In her report June 22, 2011, the Massachusetts AG suggested that provider market power might require “temporary” price controls as the system transitions to new payment models. A radical suggestion, but plausible given the degree of market concentration by some MA providers. Predictably, the Massachusetts Hospitals Association really, really disagrees. (CommonHealth’s story is here)
The much more surprising part of the MHA press release came at the end, essentially asking for hundreds of millions of dollars from Blue Cross and other health plans. The background is the need for solvency reserves for risk-bearing provider organizations. BCBSMA and other local health plans currently hold several hundred million dollars in solvency reserves for health claims, required by state law. In the last sentence, MHA suggests “possible reallocation of these reserves needs to be considered…” Here’s the full paragraph:
Finally we recommend caution regarding the development of regulations regarding solvency standards, and oversight for providers who contract to manage the risk of insured and self-insured populations. Extensive public discussion should accompany any attempt to impose further government regulation as it could impede the desired progress towards payment reform.
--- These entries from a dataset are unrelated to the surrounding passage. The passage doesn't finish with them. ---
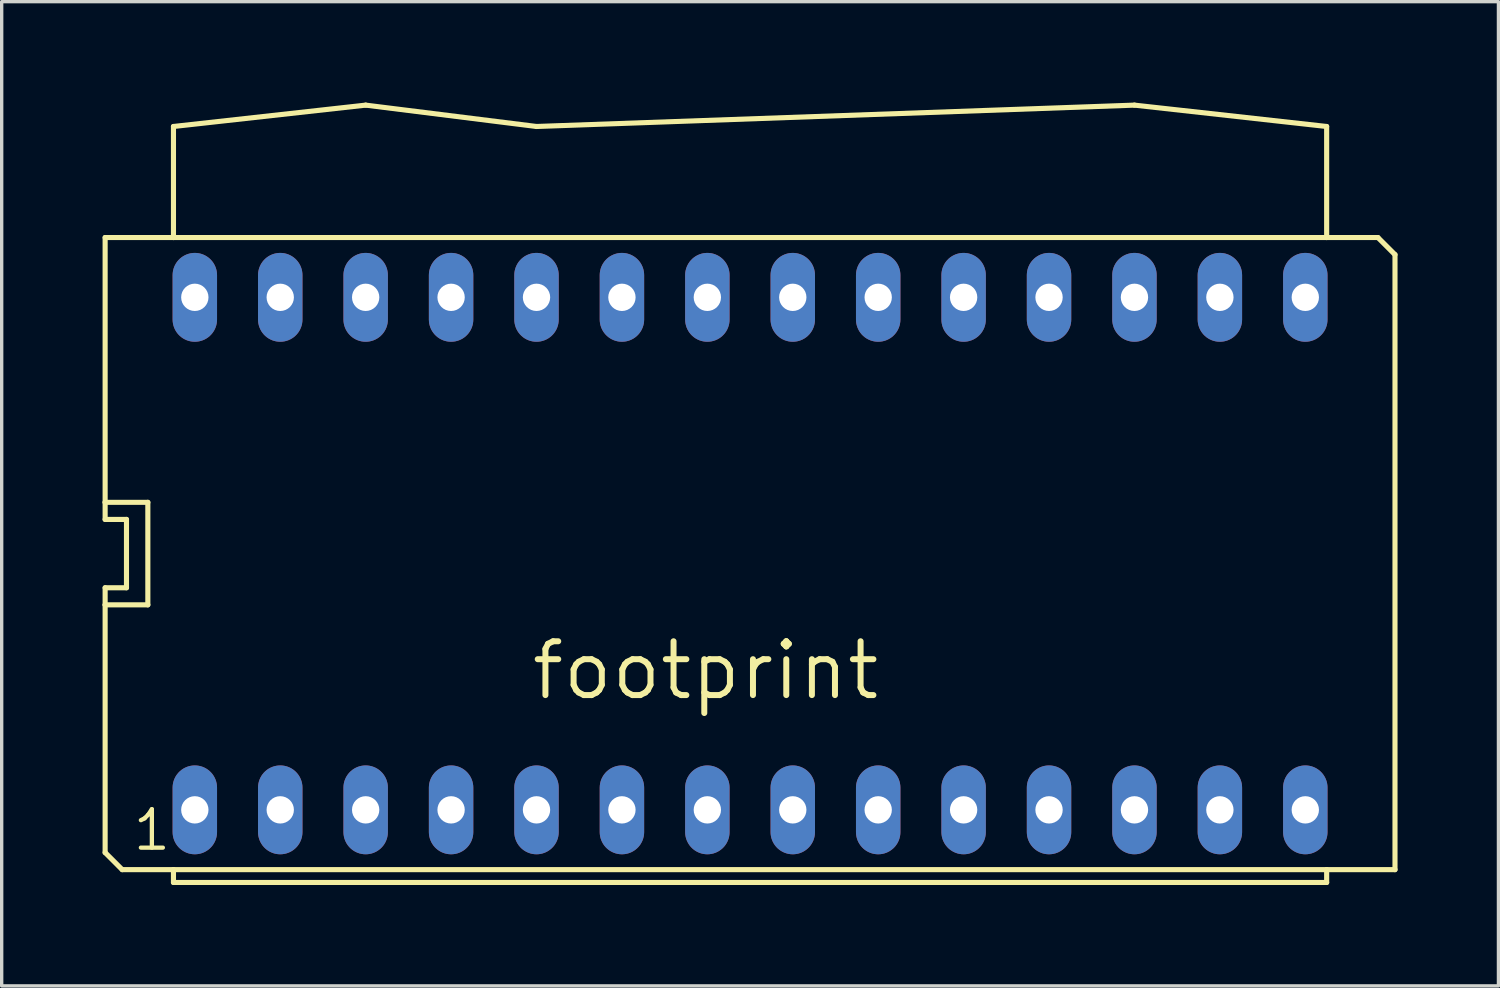
<source format=kicad_pcb>
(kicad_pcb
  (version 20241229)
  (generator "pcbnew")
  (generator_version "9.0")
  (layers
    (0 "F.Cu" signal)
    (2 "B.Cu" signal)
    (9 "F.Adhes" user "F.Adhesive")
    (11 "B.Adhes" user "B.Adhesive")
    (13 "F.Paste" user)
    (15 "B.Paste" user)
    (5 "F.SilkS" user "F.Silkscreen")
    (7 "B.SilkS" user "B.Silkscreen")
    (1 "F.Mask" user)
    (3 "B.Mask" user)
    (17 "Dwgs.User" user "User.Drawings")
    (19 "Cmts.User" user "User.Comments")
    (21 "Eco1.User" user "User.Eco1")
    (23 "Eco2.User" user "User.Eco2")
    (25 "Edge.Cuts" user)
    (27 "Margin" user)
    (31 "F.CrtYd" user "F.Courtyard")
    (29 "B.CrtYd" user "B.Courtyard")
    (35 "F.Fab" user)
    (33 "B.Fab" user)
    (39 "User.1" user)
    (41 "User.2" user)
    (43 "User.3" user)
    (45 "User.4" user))
  (footprint "footprint"
    (layer "F.Cu")
    (at 19.253 13.411)
    (property "Reference" "footprint" (at 3.937 2.54 0) (layer "F.SilkS") (effects (font (size 1.6 1.6) (thickness 0.178)) (justify right top)))
    (fp_line (start -19.177 -1.524) (end -19.177 -9.398) (stroke (width 0.152) (type solid)) (layer "F.SilkS"))
    (fp_line (start -19.177 -1.016) (end -19.177 -1.524) (stroke (width 0.152) (type solid)) (layer "F.SilkS"))
    (fp_line (start -19.177 1.016) (end -18.542 1.016) (stroke (width 0.152) (type solid)) (layer "F.SilkS"))
    (fp_line (start -19.177 1.524) (end -19.177 1.016) (stroke (width 0.152) (type solid)) (layer "F.SilkS"))
    (fp_line (start -19.177 1.524) (end -17.907 1.524) (stroke (width 0.152) (type solid)) (layer "F.SilkS"))
    (fp_line (start -19.177 8.89) (end -19.177 1.524) (stroke (width 0.152) (type solid)) (layer "F.SilkS"))
    (fp_line (start -18.669 9.398) (end -19.177 8.89) (stroke (width 0.152) (type solid)) (layer "F.SilkS"))
    (fp_line (start -18.669 9.398) (end -17.145 9.398) (stroke (width 0.152) (type solid)) (layer "F.SilkS"))
    (fp_line (start -18.542 -1.016) (end -19.177 -1.016) (stroke (width 0.152) (type solid)) (layer "F.SilkS"))
    (fp_line (start -18.542 -1.016) (end -18.542 1.016) (stroke (width 0.152) (type solid)) (layer "F.SilkS"))
    (fp_line (start -17.907 -1.524) (end -19.177 -1.524) (stroke (width 0.152) (type solid)) (layer "F.SilkS"))
    (fp_line (start -17.907 -1.524) (end -17.907 1.524) (stroke (width 0.152) (type solid)) (layer "F.SilkS"))
    (fp_line (start -17.145 -12.7) (end -17.145 -9.398) (stroke (width 0.152) (type solid)) (layer "F.SilkS"))
    (fp_line (start -17.145 -12.7) (end -11.43 -13.335) (stroke (width 0.152) (type solid)) (layer "F.SilkS"))
    (fp_line (start -17.145 -9.398) (end -19.177 -9.398) (stroke (width 0.152) (type solid)) (layer "F.SilkS"))
    (fp_line (start -17.145 9.398) (end 17.145 9.398) (stroke (width 0.152) (type solid)) (layer "F.SilkS"))
    (fp_line (start -17.145 9.779) (end -17.145 9.398) (stroke (width 0.152) (type solid)) (layer "F.SilkS"))
    (fp_line (start -17.145 9.779) (end 17.145 9.779) (stroke (width 0.152) (type solid)) (layer "F.SilkS"))
    (fp_line (start -11.43 -13.335) (end -6.35 -12.7) (stroke (width 0.152) (type solid)) (layer "F.SilkS"))
    (fp_line (start -6.35 -12.7) (end 11.43 -13.335) (stroke (width 0.152) (type solid)) (layer "F.SilkS"))
    (fp_line (start 11.43 -13.335) (end 17.145 -12.7) (stroke (width 0.152) (type solid)) (layer "F.SilkS"))
    (fp_line (start 17.145 -9.398) (end -17.145 -9.398) (stroke (width 0.152) (type solid)) (layer "F.SilkS"))
    (fp_line (start 17.145 -9.398) (end 17.145 -12.7) (stroke (width 0.152) (type solid)) (layer "F.SilkS"))
    (fp_line (start 17.145 9.398) (end 17.145 9.779) (stroke (width 0.152) (type solid)) (layer "F.SilkS"))
    (fp_line (start 17.145 9.398) (end 19.177 9.398) (stroke (width 0.152) (type solid)) (layer "F.SilkS"))
    (fp_line (start 18.669 -9.398) (end 17.145 -9.398) (stroke (width 0.152) (type solid)) (layer "F.SilkS"))
    (fp_line (start 19.177 -8.89) (end 18.669 -9.398) (stroke (width 0.152) (type solid)) (layer "F.SilkS"))
    (fp_line (start 19.177 9.398) (end 19.177 -8.89) (stroke (width 0.152) (type solid)) (layer "F.SilkS"))
    (fp_text user "1" (at -18.415 8.89 0) (layer "F.SilkS") (effects (font (size 1.143 1.143) (thickness 0.127)) (justify left bottom)))
    (pad "1" thru_hole oval (at -16.51 7.62 90) (size 2.642 1.321) (drill 0.813) (layers "*.Cu" "*.Mask"))
    (pad "2" thru_hole oval (at -13.97 7.62 90) (size 2.642 1.321) (drill 0.813) (layers "*.Cu" "*.Mask"))
    (pad "3" thru_hole oval (at -11.43 7.62 90) (size 2.642 1.321) (drill 0.813) (layers "*.Cu" "*.Mask"))
    (pad "4" thru_hole oval (at -8.89 7.62 90) (size 2.642 1.321) (drill 0.813) (layers "*.Cu" "*.Mask"))
    (pad "5" thru_hole oval (at -6.35 7.62 90) (size 2.642 1.321) (drill 0.813) (layers "*.Cu" "*.Mask"))
    (pad "6" thru_hole oval (at -3.81 7.62 90) (size 2.642 1.321) (drill 0.813) (layers "*.Cu" "*.Mask"))
    (pad "7" thru_hole oval (at -1.27 7.62 90) (size 2.642 1.321) (drill 0.813) (layers "*.Cu" "*.Mask"))
    (pad "8" thru_hole oval (at 1.27 7.62 90) (size 2.642 1.321) (drill 0.813) (layers "*.Cu" "*.Mask"))
    (pad "9" thru_hole oval (at 3.81 7.62 90) (size 2.642 1.321) (drill 0.813) (layers "*.Cu" "*.Mask"))
    (pad "10" thru_hole oval (at 6.35 7.62 90) (size 2.642 1.321) (drill 0.813) (layers "*.Cu" "*.Mask"))
    (pad "11" thru_hole oval (at 8.89 7.62 90) (size 2.642 1.321) (drill 0.813) (layers "*.Cu" "*.Mask"))
    (pad "12" thru_hole oval (at 11.43 7.62 90) (size 2.642 1.321) (drill 0.813) (layers "*.Cu" "*.Mask"))
    (pad "13" thru_hole oval (at 13.97 7.62 90) (size 2.642 1.321) (drill 0.813) (layers "*.Cu" "*.Mask"))
    (pad "14" thru_hole oval (at 16.51 7.62 90) (size 2.642 1.321) (drill 0.813) (layers "*.Cu" "*.Mask"))
    (pad "15" thru_hole oval (at 16.51 -7.62 90) (size 2.642 1.321) (drill 0.813) (layers "*.Cu" "*.Mask"))
    (pad "16" thru_hole oval (at 13.97 -7.62 90) (size 2.642 1.321) (drill 0.813) (layers "*.Cu" "*.Mask"))
    (pad "17" thru_hole oval (at 11.43 -7.62 90) (size 2.642 1.321) (drill 0.813) (layers "*.Cu" "*.Mask"))
    (pad "18" thru_hole oval (at 8.89 -7.62 90) (size 2.642 1.321) (drill 0.813) (layers "*.Cu" "*.Mask"))
    (pad "19" thru_hole oval (at 6.35 -7.62 90) (size 2.642 1.321) (drill 0.813) (layers "*.Cu" "*.Mask"))
    (pad "20" thru_hole oval (at 3.81 -7.62 90) (size 2.642 1.321) (drill 0.813) (layers "*.Cu" "*.Mask"))
    (pad "21" thru_hole oval (at 1.27 -7.62 90) (size 2.642 1.321) (drill 0.813) (layers "*.Cu" "*.Mask"))
    (pad "22" thru_hole oval (at -1.27 -7.62 90) (size 2.642 1.321) (drill 0.813) (layers "*.Cu" "*.Mask"))
    (pad "23" thru_hole oval (at -3.81 -7.62 90) (size 2.642 1.321) (drill 0.813) (layers "*.Cu" "*.Mask"))
    (pad "24" thru_hole oval (at -6.35 -7.62 90) (size 2.642 1.321) (drill 0.813) (layers "*.Cu" "*.Mask"))
    (pad "25" thru_hole oval (at -8.89 -7.62 90) (size 2.642 1.321) (drill 0.813) (layers "*.Cu" "*.Mask"))
    (pad "26" thru_hole oval (at -11.43 -7.62 90) (size 2.642 1.321) (drill 0.813) (layers "*.Cu" "*.Mask"))
    (pad "27" thru_hole oval (at -13.97 -7.62 90) (size 2.642 1.321) (drill 0.813) (layers "*.Cu" "*.Mask"))
    (pad "28" thru_hole oval (at -16.51 -7.62 90) (size 2.642 1.321) (drill 0.813) (layers "*.Cu" "*.Mask")))
  (gr_rect
    (start -3 -3)
    (end 41.506 26.266)
    (stroke (width 0.1) (type default))
    (fill no)
    (layer "Edge.Cuts")))
</source>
Importantly, as demonstrated by reports from the administration in past years, there are adequate risk reserves in the system, but these reside with the current ‘bearers of risk,’ the insurance companies. As risk is increasingly transferred to providers, the rationale for insurance companies to keep building reserves needs to be examined —and possible reallocation of these reserves needs to be considered in order to minimize additional costs to the system.
Expect a fight on this one. Or perhaps it is just a warning shot on the broader issue of solvency regulation of providers bearing insurance risk.